##### Quoted passage #####

Court of Appeals of Texas, Fourth District, San Antonio
Apr 6, 2011
No. 04-10-00563-CV (Tex. App. Apr. 6, 2011)

Opinion

No. 04-10-00563-CV

Delivered and Filed: April 6, 2011.

Appealed from the 408th Judicial District Court, Bexar County, Texas, Trial Court No. 2008-CI-21331, Honorable David A. Berchelmann, Jr., Judge Presiding.

Affirmed.

Sitting: SANDEE BRYAN MARION, Justice, REBECCA SIMMONS, Justice, STEVEN C. HILBIG, Justice.


MEMORANDUM OPINION


Appellant Douglas Wayne Joyner appeals the trial court's order denying his petition for bill of review. In his petition, Doug challenges an amended domestic relations order, claiming that the order awarded his former spouse, Appellee Janelle Marie Joyner, a higher percentage of his military retirement benefits than what their divorce decree had awarded her. Specifically, Doug argues that the trial court: (1) lacked jurisdiction to modify the divorce decree; and (2) abused its discretion by denying his bill of review. We affirm the trial court's order.

##### Data for this exercise #####

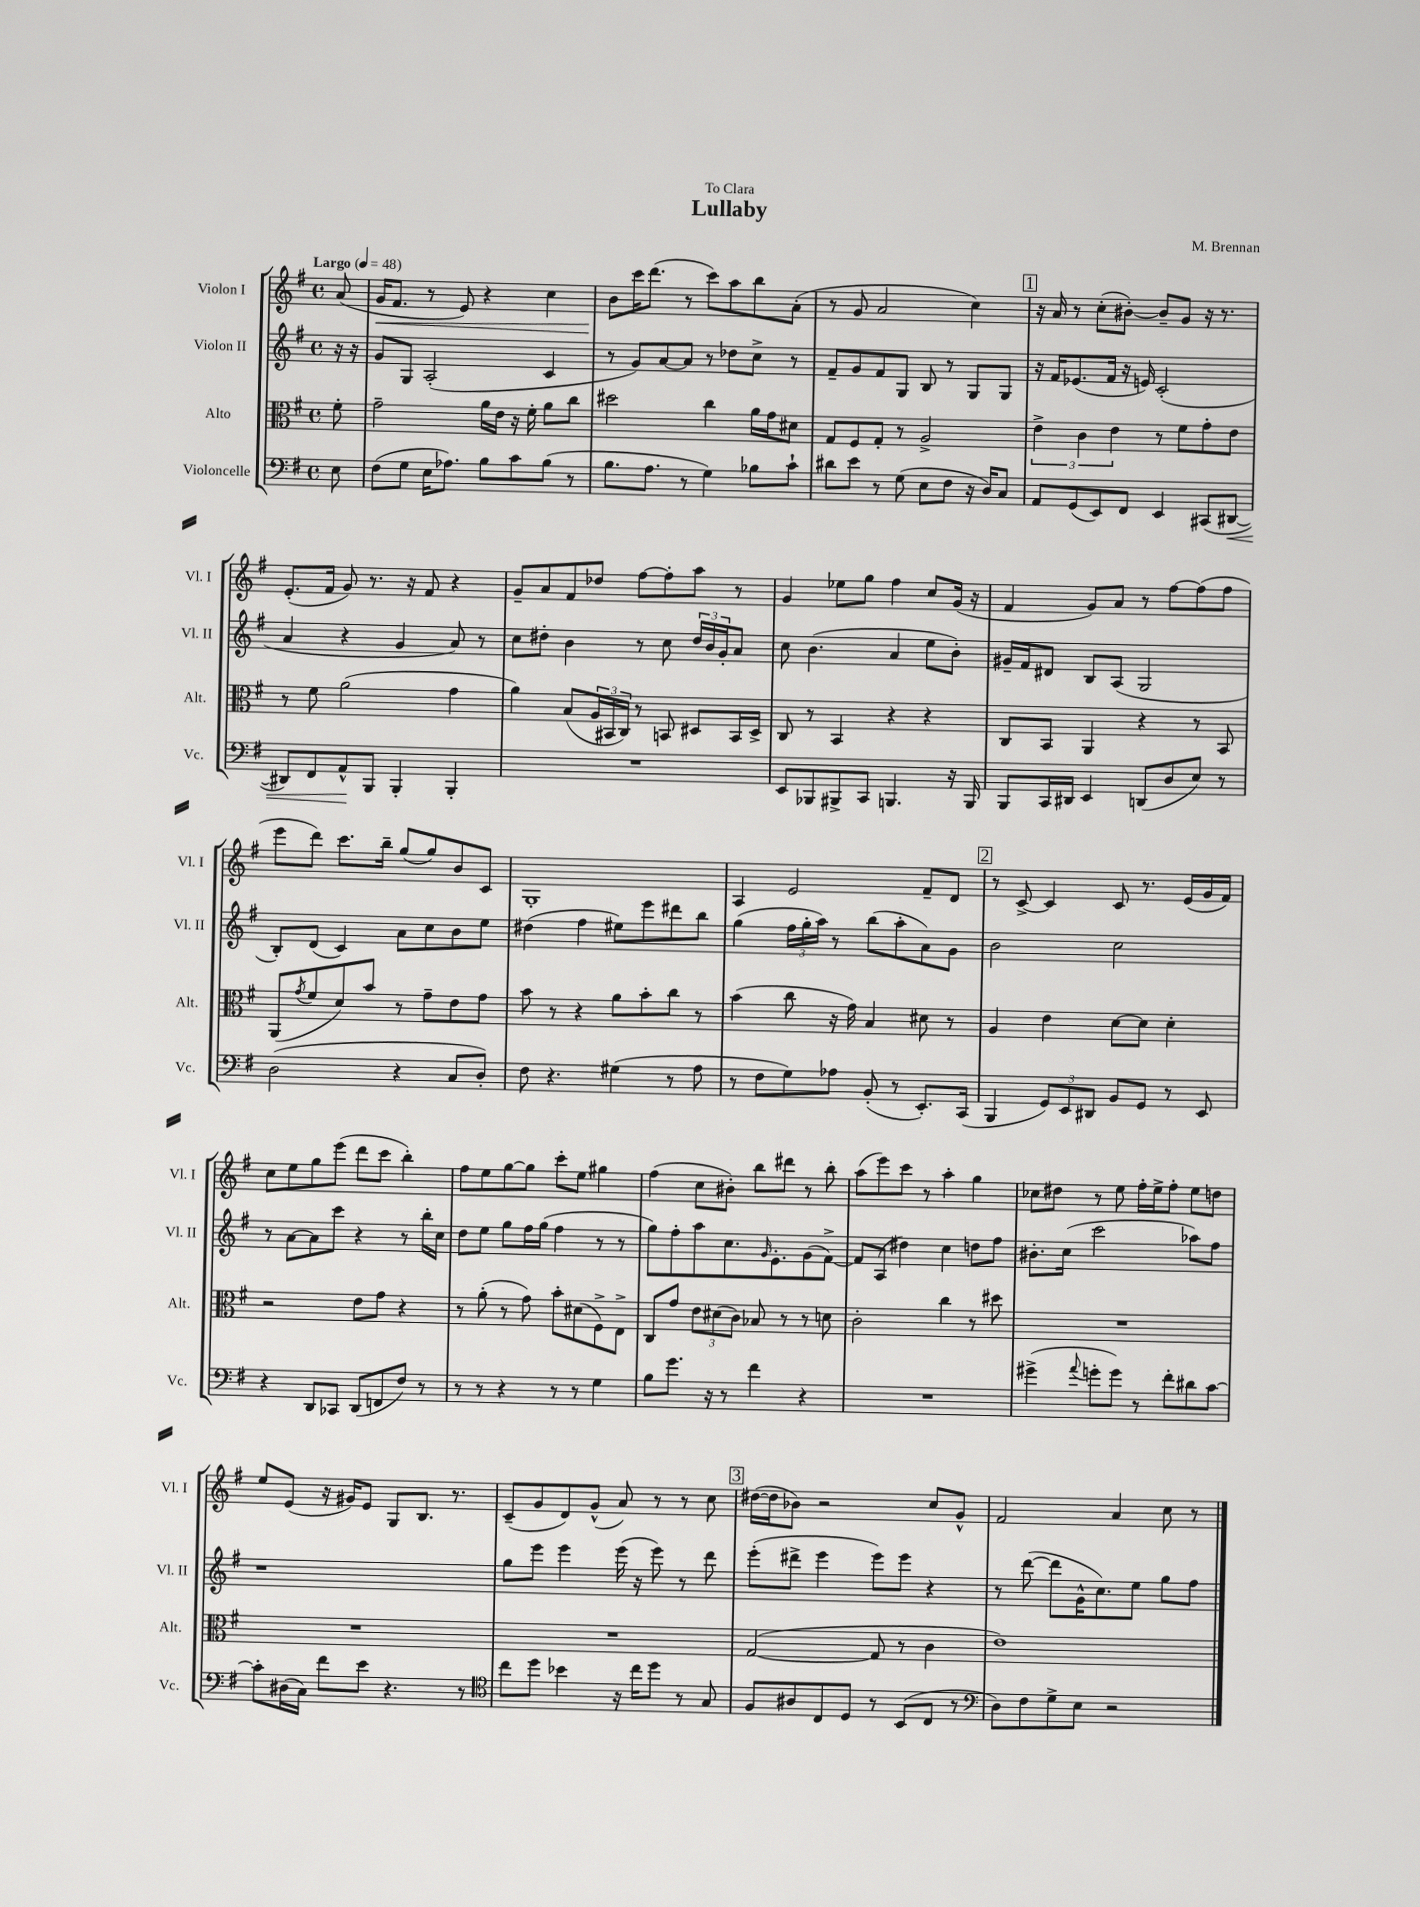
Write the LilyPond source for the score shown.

\header { title = "Lullaby" composer = "M. Brennan" dedication = "To Clara" }
<<
\new StaffGroup <<
\new Staff = "s0" \with { instrumentName = "Violon I" shortInstrumentName = "Vl. I" } {
    \clef treble \key g \major \defaultTimeSignature \time 4/4 \partial 8 \tempo "Largo" 4 = 48
    a'8( |
    g'16\< fis'8. r8 e'8) r4 c''4 |
    b'8\! c'''16 d'''8.( r8 c'''8) a''8 b''8 a'8-.( |
    r8 g'8 a'2 c''4) |
    \mark \markup { \box "1" } r16 a'16 r8 c''8-.( bis'8~-.) bis'8-- g'8 r16 r8. |
    e'8.-.( fis'16 g'8) r8. r16 fis'8 r4 |
    g'8-- a'8 fis'8 des''8 fis''8~ fis''8-. a''8 r8 |
    g'4 ees''8 g''8 fis''4 c''8 g'16( r16 |
    fis'4 g'8) a'8 r8 fis''8~ fis''8( fis''8 |
    e'''8 d'''8) c'''8. b''16-- g''8( g''8) b'8 c'8 |
    g1-. |
    a4 e'2 fis'8-- d'8 |
    \mark \markup { \box "2" } r8 c'8~-> c'4 c'8 r8. e'16( g'16 fis'16) |
    c''8 e''8 g''8 e'''8( d'''8 c'''8 b''4-.) |
    fis''8 e''8 g''8~ g''8 c'''8-. e''8 gis''4 |
    fis''4( c''8 bis'8-.) b''8 dis'''8 r8 b''8-. |
    a''8( e'''8) c'''8 r8 a''4-. g''4 |
    ces''8 dis''8 r8 e''8 fis''16-. e''16-> fis''8-. e''8 d''8 |
    e''8 e'8( r16 gis'16) e'8 g8 b8. r8. |
    c'8--( g'8 d'8) g'8-^( a'8) r8 r8 c''8 |
    \mark \markup { \box "3" } dis''16~( dis''16 bes'8) r2 c''8 g'8-^ |
    fis'2 a'4 c''8 r8 \bar "|." |
}
\new Staff = "s1" \with { instrumentName = "Violon II" shortInstrumentName = "Vl. II" } {
    \clef treble \key g \major \defaultTimeSignature \time 4/4 \partial 8
    r16 r16 |
    g'8 g8 a2-.( c'4 |
    r8 g'8) a'8~ a'8 r8 des''8 c''8-> r8 |
    fis'8-- g'8 fis'8 g8 b8 r8 g8 g8 |
    \mark \markup { \box "1" } r16 fis'16 ees'8.( fis'16 r16 e'16) c'2-.( |
    a'4 r4 g'4 a'8) r8 |
    c''8 dis''8-. b'4 r8 c''8 \tuplet 3/2 { dis''16 b'16 g'16-. } a'8 |
    c''8 b'4.( a'4 e''8 b'8-.) |
    gis'16-- fis'16 dis'8 b8 a8( g2 |
    b8-.) d'8( c'4) a'8 c''8 b'8 e''8 |
    dis''4( fis''4 eis''8) e'''8 dis'''8 b''8 |
    g''4( \tuplet 3/2 { fis''16 g''16-. a''16) } r8 b''8( a''8-. a'8) g'8 |
    \mark \markup { \box "2" } b'2 c''2 |
    r8 a'8~ a'8 c'''8 r4 r8 b''16-. c''16 |
    d''8 e''8 g''8 fis''16 g''16( fis''4 r8 r8 |
    g''8) fis''8-. a''8 c''8. \grace { g'16 } e'8.-. g'8( fis'8~->) |
    fis'8 a8( dis''4) c''4 d''8 fis''8 |
    bis'8.-. c''16( c'''2 aes''8) fis''8 |
    r1 |
    g''8 e'''8 e'''4 e'''16( r16 e'''8) r8 d'''8 |
    \mark \markup { \box "3" } e'''8-.( dis'''8-> e'''4 e'''8) e'''8 r4 |
    r8 d'''8~( d'''8 g'16-^ c''8.) e''8 g''8 fis''8 \bar "|." |
}
\new Staff = "s2" \with { instrumentName = "Alto" shortInstrumentName = "Alt." } {
    \clef alto \key g \major \defaultTimeSignature \time 4/4 \partial 8
    fis'8-. |
    g'2-- a'16 e'16 r16 fis'16-. a'8 c''8 |
    dis''2 c''4 a'16 g'16 dis'8 |
    g8 fis8 g8-. r8 a2-> |
    \mark \markup { \box "1" } \tuplet 3/2 { e'4-> c'4 e'4 } r8 fis'8 g'8-. e'8 |
    r8 fis'8 a'2( g'4 |
    a'4) b8( \tuplet 3/2 { a16 bis,16 c16) } r8 b,8 dis8 b,16 dis16-> |
    c8 r8 b,4 r4 r4 |
    c8 b,8 a,4 r4 r8 b,8 |
    a,8( \acciaccatura { g'8 } fis'8 d'8) b'8 r8 g'8-- e'8 g'8 |
    b'8 r8 r4 a'8 b'8-. c''8 r8 |
    b'4( c''8 r16 g'16) b4 dis'8 r8 |
    \mark \markup { \box "2" } a4 e'4 d'8~ d'8 d'4-. |
    r2 e'8 g'8 r4 |
    r8 a'8-.( r8 g'8) b'8-. dis'8( fis8->) e8-> |
    c8 g'8 \tuplet 3/2 { e'8 dis'8( c'8) } bes8 r8 r8 d'8 |
    c'2-. c''4 r8 dis''8 |
    R1 |
    R1 |
    R1 |
    \mark \markup { \box "3" } g2~( g8 r8 c'4 |
    e'1) \bar "|." |
}
\new Staff = "s3" \with { instrumentName = "Violoncelle" shortInstrumentName = "Vc." } {
    \clef bass \key g \major \defaultTimeSignature \time 4/4 \partial 8
    e8 |
    fis8( g8 e16 aes8.) b8 c'8 b8( r8 |
    b8. a8. r8 g4) bes8 c'8-! |
    dis'8 e'8 r8 g8( e8 fis8 r16 d16) c8 |
    \mark \markup { \box "1" } a,8 g,8( e,8) fis,8 e,4 cis,8( dis,8~\< |
    dis,8) fis,8 a,8-^\! b,,8 b,,4-. b,,4-. |
    R1 |
    e,8 bes,,8 bis,,8-> c,8 b,,4. r16 b,,16 |
    b,,8 c,16 dis,16 e,4 d,8( d8 e8) r8 |
    d2( r4 c8 d8-.) |
    fis8 r4. gis4( r8 a8 |
    r8 fis8 g8) aes8 b,8-.( r8 e,8.-.) c,16( |
    \mark \markup { \box "2" } b,,4 \tuplet 3/2 { g,8) e,8 dis,8 } b,8 g,8 r8 e,8 |
    r4 d,8 ces,8 d,8( f,8 fis8) r8 |
    r8 r8 r4 r8 r8 g4 |
    b8 g'8. r16 r8 fis'4 r4 |
    R1 |
    gis'4->( \appoggiatura { a'8 } g'8-. g'8) r8 fis'8-. dis'8 c'8~ |
    c'8-. dis16( c16) fis'8 e'8 r4. r8 |
    \clef tenor c''8 d''8 bes'4 r16 c''16 d''8 r8 g8 |
    \mark \markup { \box "3" } fis8 ais8 c8 d8 r8 b,8( c8 r8 |
    \clef bass d8) fis8 g8-> e8 r2 \bar "|." |
}
>>
>>
\layout { \context { \Score \remove "Bar_number_engraver" } }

#####

* [Exercises]:
1 – Collect every line of the records that contains the string "shortInstrumentName", treating uppercase and lowercase as distinct.
2 – Resume the court opinion on the Joyner bill of review, picking up after its last sentence.
The court opinion and the records are unrelated material.

* [Answers given]:
1 –
\new Staff = "s0" \with { instrumentName = "Violon I" shortInstrumentName = "Vl. I" } {
\new Staff = "s1" \with { instrumentName = "Violon II" shortInstrumentName = "Vl. II" } {
\new Staff = "s2" \with { instrumentName = "Alto" shortInstrumentName = "Alt." } {
\new Staff = "s3" \with { instrumentName = "Violoncelle" shortInstrumentName = "Vc." } {

2 –
BACKGROUND

Doug and Janelle were divorced in October 2001. A domestic relations order accompanying their divorce decree awarded Janelle 50% of the community interest in Doug's military retirement benefits. Doug retired from active military service in December 2005. Due to a calculation error, the Defense Finance and Accounting Service (DFAS) paid Janelle approximately 50% of Doug's entire gross military retirement pay, which Doug argues was more than the 50% of the community interest she was owed under the divorce decree.

In February 2006, Doug filed a motion to clarify the divorce decree. Acknowledging the miscalculation, DFAS stated in a July 24, 2006 letter to Janelle and Doug that Janelle should have received only 19.5272% of Doug's gross retirement pay rather than 50%. DFAS also stated that it was issuing Doug a credit of $4,705.61, which was the amount DFAS overpaid Janelle.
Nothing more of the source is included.